Task requirements: Below are records; copy every line among them that contains the word "more".
══ Input data
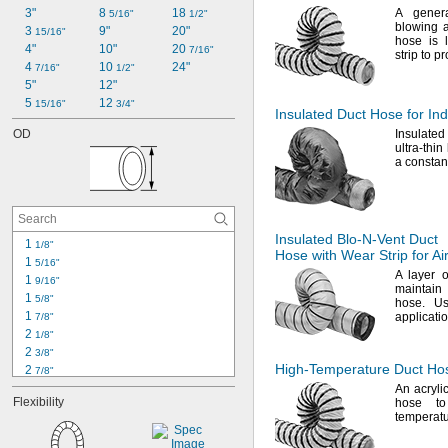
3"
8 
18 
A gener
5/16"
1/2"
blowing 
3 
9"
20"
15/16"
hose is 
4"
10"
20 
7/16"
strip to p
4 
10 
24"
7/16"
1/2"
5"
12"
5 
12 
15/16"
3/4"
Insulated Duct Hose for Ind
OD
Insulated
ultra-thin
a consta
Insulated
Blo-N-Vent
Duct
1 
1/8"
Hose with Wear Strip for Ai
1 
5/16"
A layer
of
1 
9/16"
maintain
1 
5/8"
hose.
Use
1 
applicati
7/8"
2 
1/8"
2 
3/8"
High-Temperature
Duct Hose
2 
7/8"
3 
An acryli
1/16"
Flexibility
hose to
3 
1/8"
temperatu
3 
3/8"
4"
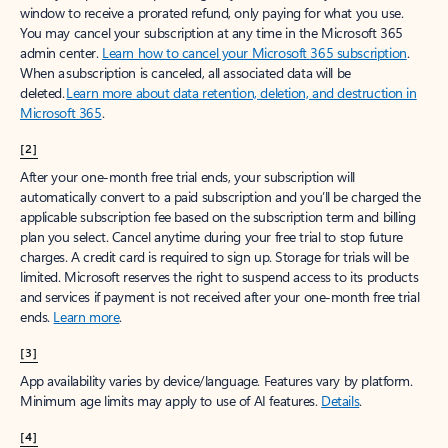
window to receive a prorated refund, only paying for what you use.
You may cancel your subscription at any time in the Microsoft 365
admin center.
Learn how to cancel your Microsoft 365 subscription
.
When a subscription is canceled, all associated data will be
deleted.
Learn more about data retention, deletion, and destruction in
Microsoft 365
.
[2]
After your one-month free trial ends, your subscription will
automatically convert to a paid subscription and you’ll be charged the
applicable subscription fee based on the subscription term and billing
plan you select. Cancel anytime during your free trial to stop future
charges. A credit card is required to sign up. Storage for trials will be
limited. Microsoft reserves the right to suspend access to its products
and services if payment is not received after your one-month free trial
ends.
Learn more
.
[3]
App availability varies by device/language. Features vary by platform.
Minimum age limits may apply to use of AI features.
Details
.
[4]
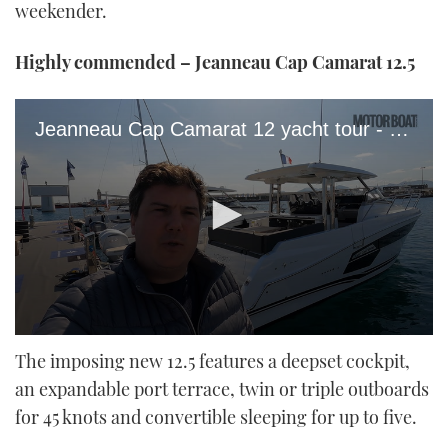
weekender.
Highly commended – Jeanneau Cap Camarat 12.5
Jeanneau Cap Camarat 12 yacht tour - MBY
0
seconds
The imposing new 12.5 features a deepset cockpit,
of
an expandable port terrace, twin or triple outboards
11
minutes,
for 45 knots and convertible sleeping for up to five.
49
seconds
════
══ Input data
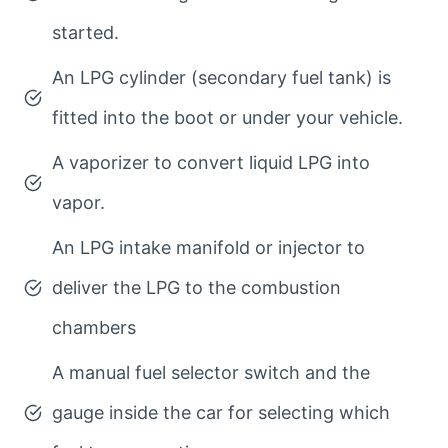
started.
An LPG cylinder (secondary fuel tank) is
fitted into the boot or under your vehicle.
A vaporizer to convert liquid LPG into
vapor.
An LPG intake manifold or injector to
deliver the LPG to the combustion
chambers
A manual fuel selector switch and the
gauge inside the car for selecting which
════
Result for this task:
Learn more about data retention, deletion, and destruction in
Learn more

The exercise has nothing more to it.